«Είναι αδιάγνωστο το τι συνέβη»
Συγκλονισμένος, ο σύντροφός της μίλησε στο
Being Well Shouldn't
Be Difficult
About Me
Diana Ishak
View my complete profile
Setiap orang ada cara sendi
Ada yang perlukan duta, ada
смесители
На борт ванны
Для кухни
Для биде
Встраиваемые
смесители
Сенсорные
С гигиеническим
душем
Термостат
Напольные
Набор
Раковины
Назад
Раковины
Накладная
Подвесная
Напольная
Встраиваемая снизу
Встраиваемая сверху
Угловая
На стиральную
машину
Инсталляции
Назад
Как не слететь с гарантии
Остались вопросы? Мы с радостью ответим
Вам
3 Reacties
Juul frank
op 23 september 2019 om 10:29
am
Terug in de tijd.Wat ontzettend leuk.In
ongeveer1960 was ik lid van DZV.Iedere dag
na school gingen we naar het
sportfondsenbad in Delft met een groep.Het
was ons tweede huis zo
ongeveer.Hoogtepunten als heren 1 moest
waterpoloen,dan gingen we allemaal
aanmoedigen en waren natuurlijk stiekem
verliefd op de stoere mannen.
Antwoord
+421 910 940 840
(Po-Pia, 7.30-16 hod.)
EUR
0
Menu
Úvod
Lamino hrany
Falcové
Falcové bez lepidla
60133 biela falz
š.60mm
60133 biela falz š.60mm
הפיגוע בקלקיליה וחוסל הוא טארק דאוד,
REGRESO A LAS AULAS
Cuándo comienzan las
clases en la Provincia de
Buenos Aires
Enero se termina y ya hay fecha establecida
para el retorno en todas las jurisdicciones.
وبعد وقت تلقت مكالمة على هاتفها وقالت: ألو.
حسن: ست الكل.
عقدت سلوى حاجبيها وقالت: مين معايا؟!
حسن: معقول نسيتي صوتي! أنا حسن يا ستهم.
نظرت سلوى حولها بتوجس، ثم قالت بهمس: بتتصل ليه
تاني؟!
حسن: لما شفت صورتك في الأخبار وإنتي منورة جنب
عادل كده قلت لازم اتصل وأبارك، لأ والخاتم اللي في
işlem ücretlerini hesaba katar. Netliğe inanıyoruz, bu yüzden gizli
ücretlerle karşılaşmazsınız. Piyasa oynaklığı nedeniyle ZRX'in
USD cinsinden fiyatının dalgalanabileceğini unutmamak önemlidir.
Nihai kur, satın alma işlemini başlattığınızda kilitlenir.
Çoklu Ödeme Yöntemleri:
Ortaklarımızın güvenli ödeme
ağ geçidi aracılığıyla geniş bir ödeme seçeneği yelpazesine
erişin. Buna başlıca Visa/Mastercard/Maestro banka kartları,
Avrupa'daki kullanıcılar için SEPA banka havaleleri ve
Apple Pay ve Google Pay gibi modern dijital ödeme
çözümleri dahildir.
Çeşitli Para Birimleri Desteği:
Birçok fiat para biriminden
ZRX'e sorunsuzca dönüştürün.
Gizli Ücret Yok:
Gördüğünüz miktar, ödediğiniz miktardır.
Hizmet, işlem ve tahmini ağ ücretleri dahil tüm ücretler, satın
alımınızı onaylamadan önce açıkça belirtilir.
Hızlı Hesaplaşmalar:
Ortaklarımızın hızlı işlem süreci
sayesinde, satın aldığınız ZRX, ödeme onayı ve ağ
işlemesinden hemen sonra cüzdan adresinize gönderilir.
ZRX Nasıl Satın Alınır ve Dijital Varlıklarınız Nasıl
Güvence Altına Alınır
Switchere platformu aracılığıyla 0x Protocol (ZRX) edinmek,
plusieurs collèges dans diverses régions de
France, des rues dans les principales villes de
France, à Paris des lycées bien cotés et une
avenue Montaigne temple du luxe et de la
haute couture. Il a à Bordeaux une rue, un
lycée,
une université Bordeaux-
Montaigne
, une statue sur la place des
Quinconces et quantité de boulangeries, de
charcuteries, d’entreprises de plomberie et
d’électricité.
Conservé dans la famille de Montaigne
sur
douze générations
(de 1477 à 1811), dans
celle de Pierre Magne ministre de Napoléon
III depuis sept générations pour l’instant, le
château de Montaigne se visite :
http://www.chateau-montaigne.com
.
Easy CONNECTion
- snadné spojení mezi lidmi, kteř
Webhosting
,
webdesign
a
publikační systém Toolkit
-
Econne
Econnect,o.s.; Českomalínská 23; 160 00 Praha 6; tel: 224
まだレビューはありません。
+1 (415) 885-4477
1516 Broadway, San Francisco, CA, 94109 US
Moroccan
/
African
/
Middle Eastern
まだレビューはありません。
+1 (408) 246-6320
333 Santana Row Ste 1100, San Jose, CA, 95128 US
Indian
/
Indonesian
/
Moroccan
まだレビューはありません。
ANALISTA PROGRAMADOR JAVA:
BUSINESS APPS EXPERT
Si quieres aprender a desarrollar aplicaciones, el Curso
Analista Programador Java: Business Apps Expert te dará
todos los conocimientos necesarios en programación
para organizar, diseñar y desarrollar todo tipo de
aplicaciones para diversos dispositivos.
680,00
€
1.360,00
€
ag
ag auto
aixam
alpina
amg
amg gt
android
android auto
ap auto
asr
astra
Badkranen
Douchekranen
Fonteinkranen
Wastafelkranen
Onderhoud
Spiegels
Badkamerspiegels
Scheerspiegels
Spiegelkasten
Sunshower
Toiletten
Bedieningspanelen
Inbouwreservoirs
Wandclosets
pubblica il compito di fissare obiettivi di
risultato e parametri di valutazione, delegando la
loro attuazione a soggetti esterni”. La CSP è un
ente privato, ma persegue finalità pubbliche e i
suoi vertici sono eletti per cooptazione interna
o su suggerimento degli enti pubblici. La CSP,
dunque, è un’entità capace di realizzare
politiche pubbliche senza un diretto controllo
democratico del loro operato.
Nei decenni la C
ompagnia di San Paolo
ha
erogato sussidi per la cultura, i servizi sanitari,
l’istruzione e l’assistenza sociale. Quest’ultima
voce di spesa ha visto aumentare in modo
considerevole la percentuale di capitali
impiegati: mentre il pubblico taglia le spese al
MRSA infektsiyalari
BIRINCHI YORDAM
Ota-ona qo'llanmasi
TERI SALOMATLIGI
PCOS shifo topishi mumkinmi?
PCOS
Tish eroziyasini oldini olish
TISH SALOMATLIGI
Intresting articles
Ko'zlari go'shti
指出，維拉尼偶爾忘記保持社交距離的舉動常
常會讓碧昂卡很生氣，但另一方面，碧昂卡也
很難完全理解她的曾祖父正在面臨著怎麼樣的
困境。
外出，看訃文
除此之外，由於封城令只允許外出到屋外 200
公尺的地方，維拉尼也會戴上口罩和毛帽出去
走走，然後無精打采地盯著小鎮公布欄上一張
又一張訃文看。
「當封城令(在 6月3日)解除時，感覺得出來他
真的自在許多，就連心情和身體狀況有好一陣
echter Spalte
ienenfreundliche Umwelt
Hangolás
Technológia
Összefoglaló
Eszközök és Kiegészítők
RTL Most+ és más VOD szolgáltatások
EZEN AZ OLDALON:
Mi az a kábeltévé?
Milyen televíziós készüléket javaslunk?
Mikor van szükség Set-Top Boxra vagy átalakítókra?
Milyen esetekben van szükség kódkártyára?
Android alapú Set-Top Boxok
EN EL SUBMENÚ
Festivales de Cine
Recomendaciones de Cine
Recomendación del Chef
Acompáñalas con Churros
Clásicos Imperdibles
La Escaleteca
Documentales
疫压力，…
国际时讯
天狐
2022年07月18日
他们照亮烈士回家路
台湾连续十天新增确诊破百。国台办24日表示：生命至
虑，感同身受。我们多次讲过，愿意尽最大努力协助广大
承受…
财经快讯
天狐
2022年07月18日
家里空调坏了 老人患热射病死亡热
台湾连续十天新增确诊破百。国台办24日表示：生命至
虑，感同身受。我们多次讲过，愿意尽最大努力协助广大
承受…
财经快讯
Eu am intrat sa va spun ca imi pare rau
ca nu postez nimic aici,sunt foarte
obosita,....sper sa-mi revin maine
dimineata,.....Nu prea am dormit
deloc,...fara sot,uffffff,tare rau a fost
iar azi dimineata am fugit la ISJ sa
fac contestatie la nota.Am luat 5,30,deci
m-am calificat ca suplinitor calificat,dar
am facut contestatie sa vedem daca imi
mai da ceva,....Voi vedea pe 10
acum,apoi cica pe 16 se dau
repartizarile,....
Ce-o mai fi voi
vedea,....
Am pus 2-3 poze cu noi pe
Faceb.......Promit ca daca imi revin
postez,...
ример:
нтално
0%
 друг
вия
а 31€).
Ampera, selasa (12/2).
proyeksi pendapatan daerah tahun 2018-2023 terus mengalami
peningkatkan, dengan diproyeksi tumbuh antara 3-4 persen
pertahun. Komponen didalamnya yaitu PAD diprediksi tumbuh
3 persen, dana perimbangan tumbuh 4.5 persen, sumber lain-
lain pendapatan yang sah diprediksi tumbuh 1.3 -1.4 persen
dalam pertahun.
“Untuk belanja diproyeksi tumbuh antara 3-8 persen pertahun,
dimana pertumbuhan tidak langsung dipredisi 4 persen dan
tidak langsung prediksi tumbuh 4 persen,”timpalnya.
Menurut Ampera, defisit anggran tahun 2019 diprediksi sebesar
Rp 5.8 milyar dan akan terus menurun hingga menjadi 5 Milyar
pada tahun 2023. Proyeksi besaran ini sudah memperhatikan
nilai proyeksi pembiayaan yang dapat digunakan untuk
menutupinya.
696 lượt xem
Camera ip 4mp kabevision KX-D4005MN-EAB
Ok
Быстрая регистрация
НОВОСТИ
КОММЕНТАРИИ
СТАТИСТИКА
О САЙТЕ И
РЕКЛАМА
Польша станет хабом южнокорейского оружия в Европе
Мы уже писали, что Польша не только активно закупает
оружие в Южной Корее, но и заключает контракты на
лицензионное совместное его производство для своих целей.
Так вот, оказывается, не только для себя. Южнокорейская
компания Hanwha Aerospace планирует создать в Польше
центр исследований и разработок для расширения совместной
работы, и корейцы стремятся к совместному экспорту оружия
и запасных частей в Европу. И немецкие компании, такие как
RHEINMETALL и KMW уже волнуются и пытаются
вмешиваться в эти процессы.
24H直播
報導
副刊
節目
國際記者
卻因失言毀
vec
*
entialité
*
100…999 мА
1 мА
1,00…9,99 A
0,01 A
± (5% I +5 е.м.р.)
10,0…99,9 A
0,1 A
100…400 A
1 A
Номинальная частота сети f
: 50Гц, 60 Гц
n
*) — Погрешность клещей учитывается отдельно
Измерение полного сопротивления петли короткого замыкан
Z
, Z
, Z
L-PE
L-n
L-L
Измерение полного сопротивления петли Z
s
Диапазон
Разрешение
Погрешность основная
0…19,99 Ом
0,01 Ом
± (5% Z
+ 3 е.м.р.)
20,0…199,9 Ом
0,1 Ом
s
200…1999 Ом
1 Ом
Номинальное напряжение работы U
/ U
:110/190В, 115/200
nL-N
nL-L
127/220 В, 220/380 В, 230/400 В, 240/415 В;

::::::::

▶ **What this task involves**: Report back every line of the entries in which "pertahun" occurs.

▶ **Reply**:
pertahun. Komponen didalamnya yaitu PAD diprediksi tumbuh
dalam pertahun.
“Untuk belanja diproyeksi tumbuh antara 3-8 persen pertahun,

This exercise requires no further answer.